I've been thinking of learning to play to violin for a while now, but I'm 17. Is it too late to become good at it? I've been playing guitar for about 7-8 years now and I think I might be able to try at least. What do you think?


----------



## Midi Bear (Aug 21, 2008)

Well, violin is just EADG. Basically like guitar without B and e. So as long as you can get used to the new positioning of fingers and different techniques, I'd say you could almost easily take up violin. Try to start out playing what you know on guitar that just uses EADG and see how it goes.


----------



## Ty Vulpine (Aug 22, 2008)

I'd say go for it. ^^


----------



## Grimfang (Aug 22, 2008)

Go for it! It's never too late to start anything. It may take a bit of practice to get to somewhere around where you want to be, but it doesn't take that long if you keep at it. Plus, aspiring multi-instrumentalists definitely get extra awesome points.


----------



## Midi Bear (Aug 22, 2008)

Grimfang said:


> aspiring multi-instrumentalists definitely get extra awesome points.

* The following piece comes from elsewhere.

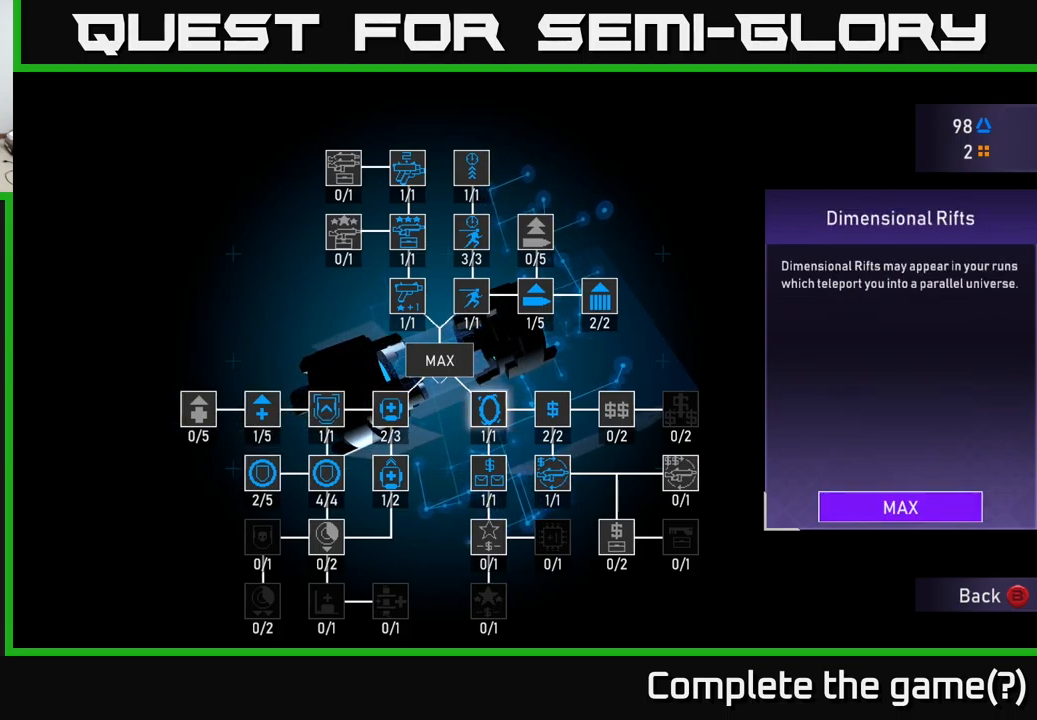
{"dt_ms": 500, "buttons": [], "left_stick": "center", "right_stick": "center", "events": [[117, "DPAD_RIGHT", "down"], [250, "DPAD_RIGHT", "up"], [350, "DPAD_RIGHT", "down"], [384, "DPAD_RIGHT", "up"]]}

Yay! I have extra awesome points. =D


----------



## ~secret~ (Aug 24, 2008)

Grimfang said:


> Go for it! It's never too late to start anything. It may take a bit of practice to get to somewhere around where you want to be, but it doesn't take that long if you keep at it. Plus, aspiring multi-instrumentalists definitely get extra awesome points.



Awesome points? Nice. I'll tell how the whole thing goes, then you can decide just how many awesome points I get.

But I think David might sue.


----------



## Tweek (Sep 3, 2008)

It's never too late to get good at playing an instrument...they wouldn't have music colleges like Julliard or Berkley otherwise...I wish you a lot of luck, string instruments are awesome and I wish I had the motivation to pick one up. Double bass sounds fun to me, but I think that the violin is probably the most expressive and beautiful out of them.


----------



## Hyashi (Sep 3, 2008)

Tweek said:


> ...but I think that the violin is probably the most expressive and beautiful out of them.



I'm sorry, I must disagree, the Cello by far, is the most beautiful and expressive instrument ever.

As for the original question, Totally go for it. I have picked up like seven instruments in two years, It's a lot of fun to branch out!


----------



## kurreltheraven (Sep 9, 2008)

secretfur said:


> I've been thinking of learning to play to violin for a while now, but I'm 17. Is it too late to become good at it? I've been playing guitar for about 7-8 years now and I think I might be able to try at least. What do you think?



As long as the calluses you have on your fingers from playing the guitar can handle the cheesewire-thin violin strings up and down them, why not?


----------